The oddity only increased from there as when anointing each goalpost with a goat’s tail and proclaiming; “If you don't have the jungle man Bruce Grobbelaar here, you won't win the title”.

After a spell of dominance in the 80’s, Liverpool have still not won a league title since 1990 and the witch doctor’s curse has remained unbroken.

Remarkably, as Jurgen Klopp’s men are on the verge of the Premier League trophy, Bruce Grobellaar poured his own urine from his water bottle onto the Anfield Road posts, in an attempt to break the curse.

Coincidence? Probably, but an amazing one at that.


Fabian Barthez- France

The French are not averse to planting a smacker on each cheek when greeting friends both male and female. But kissing your friend’s bald head for good luck? Now that’s just weird.

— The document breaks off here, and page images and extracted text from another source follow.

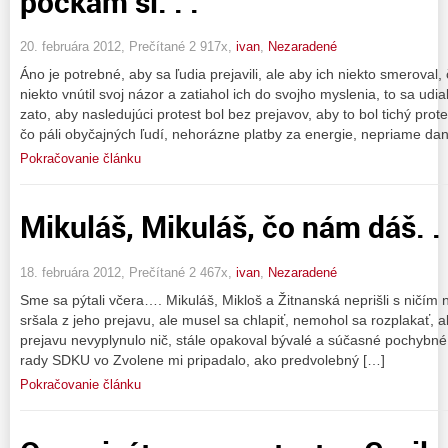
počkám si. . .
20. februára 2012, Prečítané 2 917x,
ivan
,
Nezaradené
Áno je potrebné, aby sa ľudia prejavili, ale aby ich niekto smeroval
niekto vnútil svoj názor a zatiahol ich do svojho myslenia, to sa ud
zato, aby nasledujúci protest bol bez prejavov, aby to bol tichý prot
čo páli obyčajných ľudí, nehorázne platby za energie, nepriame dan
Pokračovanie článku
Mikuláš, Mikuláš, čo nám dáš. .
18. februára 2012, Prečítané 2 467x,
ivan
,
Nezaradené
Sme sa pýtali včera…. Mikuláš, Mikloš a Žitnanská neprišli s ničí
sršala z jeho prejavu, ale musel sa chlapiť, nemohol sa rozplaka
prejavu nevyplynulo nič, stále opakoval bývalé a súčasné pochybn
rady SDKU vo Zvolene mi pripadalo, ako predvolebný […]
Pokračovanie článku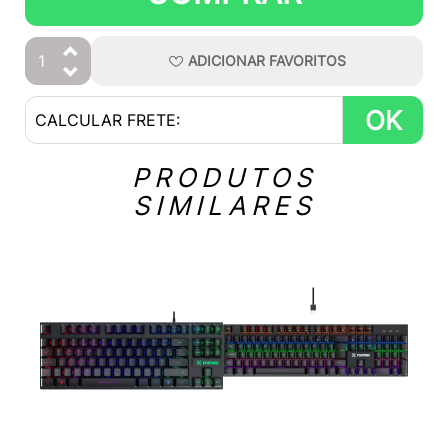
ADICIONAR
FAVORITOS
OK
PRODUTOS
SIMILARES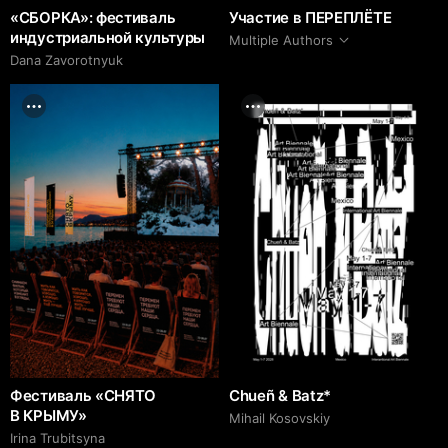
«СБОРКА»: фестиваль
Участие в ПЕРЕПЛЁТЕ
индустриальной культуры
Multiple Authors
Dana Zavorotnyuk
Фестиваль «СНЯТО
Chueñ & Batz*
В КРЫМУ»
Mihail Kosovskiy
Irina Trubitsyna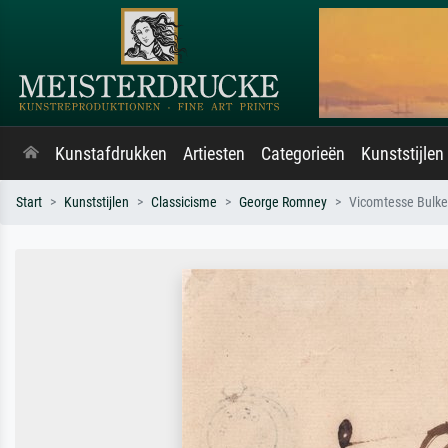
Kunstafdrukken
Artiesten
Categorieën
Kunststijlen
Start
Kunststijlen
Classicisme
George Romney
Vicomtesse Bulke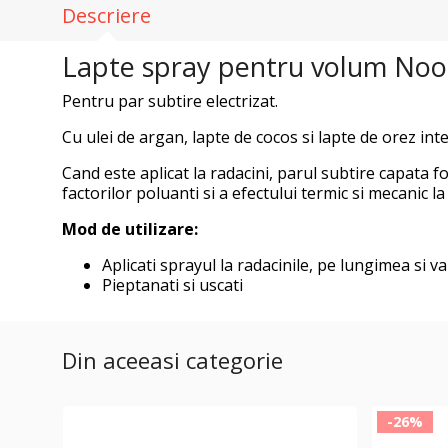
Descriere
Lapte spray pentru volum Noo
Pentru par subtire electrizat.
Cu ulei de argan, lapte de cocos si lapte de orez int
Cand este aplicat la radacini, parul subtire capata f
factorilor poluanti si a efectului termic si mecanic la
Mod de utilizare:
Aplicati sprayul la radacinile, pe lungimea si v
Pieptanati si uscati
Din aceeasi categorie
-26%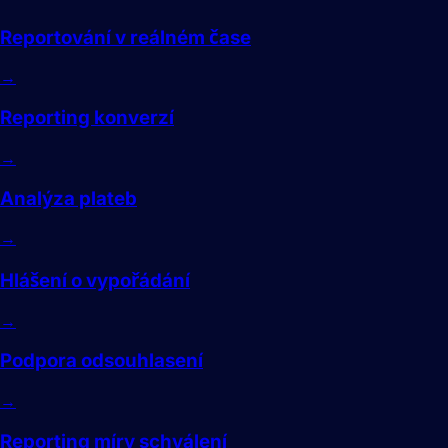
Reportování v reálném čase
→
Reporting konverzí
→
Analýza plateb
→
Hlášení o vypořádání
→
Podpora odsouhlasení
→
Reporting míry schválení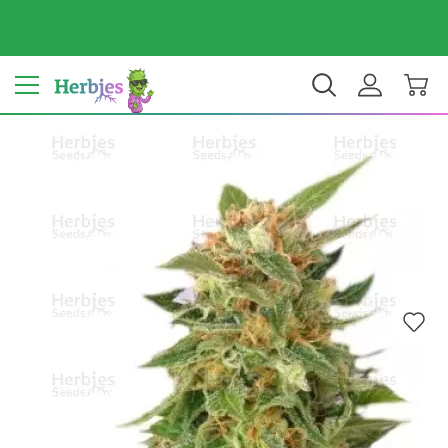
Il tuo Paese: Italy
€ EUR
IT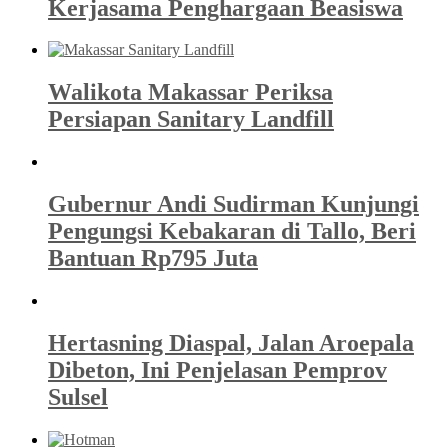
Kerjasama Penghargaan Beasiswa
Walikota Makassar Periksa
Persiapan Sanitary Landfill
Gubernur Andi Sudirman Kunjungi
Pengungsi Kebakaran di Tallo, Beri
Bantuan Rp795 Juta
Hertasning Diaspal, Jalan Aroepala
Dibeton, Ini Penjelasan Pemprov
Sulsel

French and future Manchester United teammate, Laurent Blanc, planted a kiss on Barthez’s glistening head before the first game of France’s victorious 1998 World Cup campaign.

Les Blues demolished South Africa 3-0 in their opening game in Marseille and again the pair decided to keep the trend going right the way through the tournament, on the pitch before every single game.

As France went unbeaten through the group stage and the knockouts, Barthez’s head would scarcely   be dry through June and July. The ritual kiss created some iconic imagery throughout the tournament and beyond, if not appearing a little condescending to their maverick goalkeeper.

They would then continue for every international game they played together and yet again worked its magic as France went onto win Euro 2000, the final being Laurent Blanc’s final game as a player (he later went onto manage the national team.)


Pepe Reina - Liverpool

The second Liverpool ‘keeper in this list and the new arrival at Aston Villa, who admitted to some very random superstitions from his time in Merseyside.

The night before a game his diet would be very strict, but not exactly what would spring to mind to that of an elite sportsman.

World Cup, European Championship and FA Cup winner, Reina would not be able to sleep unless he had a cheese toastie and a glass of wine on the eve of game-day.

Strangest of all however, was his obsession with having a full tank of petrol the day of the match, regardless of whether the fuel would be sufficient for his trip to Anfield.

Reina said himself on the matter: “I get there, open the petrol cap and begin to refuel. I am only at the pump for 20 seconds or so and the tank is full, so I go in to pay. The cashier gives me a bit of a funny look. To be fair, I cannot blame him.”

Whether he has carried on these peculiar habits at Villa Park is yet to be known. If so, they don’t seem to be working.